Copyright law also sucks. But the big issue with DRM that people talk about is the fact that it's proprietary software. If the software were Free/Libre the software can be modified such that it now respects the user's freedom where it once might not have. You the user have control with Free/Libre Software. So there is no need to return to physical media, because physical media sucks. And we have superior technology now, it's just a matter of do we have the right to use it. Or are our rights denied. If we have the rights we control our computers. The computer systems are superior, hard drives on computers can be terabytes and terabytes in size, whereas a pesky CD or a DVD or even a blueray are at the very most measured in gigabytes for one, but the even more important reason by far is the fact that physical media degrades. Even if computer parts like hard drives do also degrade, digital files are much easier to copy, to move on to another fresh media, and also to backup, than physical media is. There is really no reason to go back to physical media so long as we can achieve Software Freedom, which should be the real priority.

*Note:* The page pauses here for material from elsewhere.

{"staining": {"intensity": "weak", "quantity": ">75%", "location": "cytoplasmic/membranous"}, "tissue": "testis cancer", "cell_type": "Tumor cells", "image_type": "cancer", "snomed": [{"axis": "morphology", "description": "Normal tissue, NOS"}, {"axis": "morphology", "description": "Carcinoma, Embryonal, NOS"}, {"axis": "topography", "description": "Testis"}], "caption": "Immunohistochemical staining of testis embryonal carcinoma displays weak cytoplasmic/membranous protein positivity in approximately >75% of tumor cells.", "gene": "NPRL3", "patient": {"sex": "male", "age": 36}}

Free/Libre software is software that respects the user's freedom. Software that meets the "four essential freedoms" is considered Free/Libre. The Free Software Movement was started by Richard Stallman to to pursue the liberation of cyberspace, to create a free digital world for computers users.
Richard Stallman started the GNU project to develop an operating system for this, and pioneered the concept of copyleft with their GNU GPL license. Copyleft is a specific kind of a Free/Libre license among many, that guarantees that the user's freedom is preserved when the software exchanges hands. The four freedoms of software are: (0) to run the program, (1) to study and change the program in source code form, (2) to redistribute exact copies, and (3) to distribute modified versions.